By Shubhi Mangla
On 5th June 1873, a ship named Lalla Rookh meaning Red Cheeks reached Paramaribo, the capital of Suriname and a history of Indian migration emerged in the small Dutch colony. A country popular for its sugarcane industry and high reserves of Alumina and Bauxite, is incomplete without its Indian diaspora who first arrived as indentured workers. The workers were basically contract labourers who had to work for 5 years and then they were supposed to be sent back as per the contract. When the contract ended, about one-third of the immigrants returned to India whereas approximately 23,000 of Indians stayed back when the government offered them settlement rights on state plantations and a bonus of 100 guilders. Since then, the people of Indian origin in Suriname have maintained their culture and structured themselves in the Surinamese society.

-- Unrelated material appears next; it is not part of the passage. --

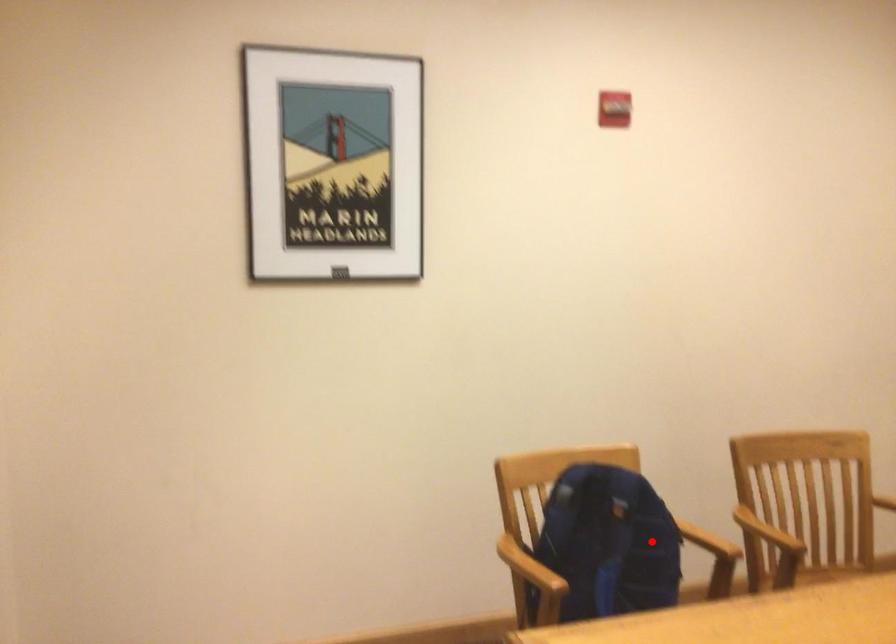
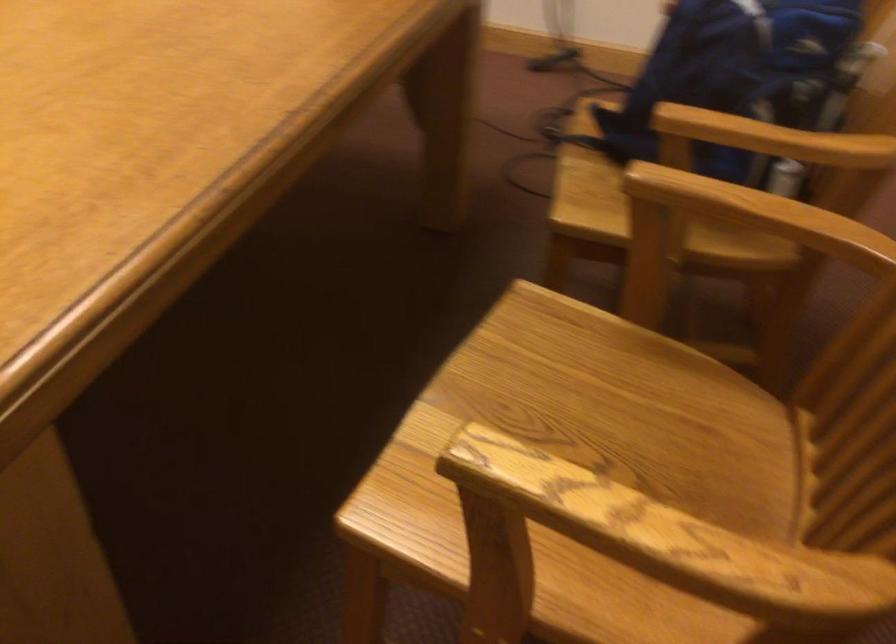
The point at the highlighted location is marked in the first image. Where is the corresponding point in the second image?

(736, 73)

Related Article: Tracing the Indian Diaspora in Suriname
Lalla Rookh- The Ship
Lalla Rookh arrived in Paramaribo after a three-month voyage from Calcutta becoming the first ship to transport Indian emigrants from the Colonial India to the Dutch colony, Suriname. All the workers were collected at the main depot in Calcutta (Capital of Bengal) as the Dutch Government had appointed an emigration agent in Calcutta.

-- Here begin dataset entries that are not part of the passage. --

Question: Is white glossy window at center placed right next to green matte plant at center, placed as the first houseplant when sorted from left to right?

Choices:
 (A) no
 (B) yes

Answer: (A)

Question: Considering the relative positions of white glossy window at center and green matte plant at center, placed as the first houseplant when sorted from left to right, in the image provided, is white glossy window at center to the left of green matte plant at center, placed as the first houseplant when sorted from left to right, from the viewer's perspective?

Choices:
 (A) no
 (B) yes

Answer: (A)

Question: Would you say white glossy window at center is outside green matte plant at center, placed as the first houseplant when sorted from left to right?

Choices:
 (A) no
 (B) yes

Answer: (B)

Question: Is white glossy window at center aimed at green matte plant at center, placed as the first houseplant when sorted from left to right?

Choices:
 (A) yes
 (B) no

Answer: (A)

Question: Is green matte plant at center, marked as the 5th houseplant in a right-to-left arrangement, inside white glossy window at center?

According to a research by Prof. Dr. Chan E.S Choenni, “Having left Calcutta port on 26 February 1873 with 410 indentured immigrants on board, it took the sailing ship Lalla Rookh over three months to cross the Kala Pani (black water). Finally, on 4 June 1873, she arrived in Suriname with 399 British Indians left, as 11 had died on the way. Due to health reasons, the immigrants did not disembark immediately, but one day later, on 5 June”. When the ship arrived, there were 279 men, 32 boys, 70 women and 18 girls under
Many Indians believed that the ship was built by India for the sole purpose of transporting them to Suriname but did not understand that at India was under British rule and couldn’t operate such vessels. The ship was instead owned by an Irishman and was built in Liverpool. After that trip to Suriname in 1873, the ship is known to be either renamed or sold.
Today a statue ‘Baba and Mai’ stands at the place where the ship arrived to commemorate the Indian Arrival day on 5th June every year.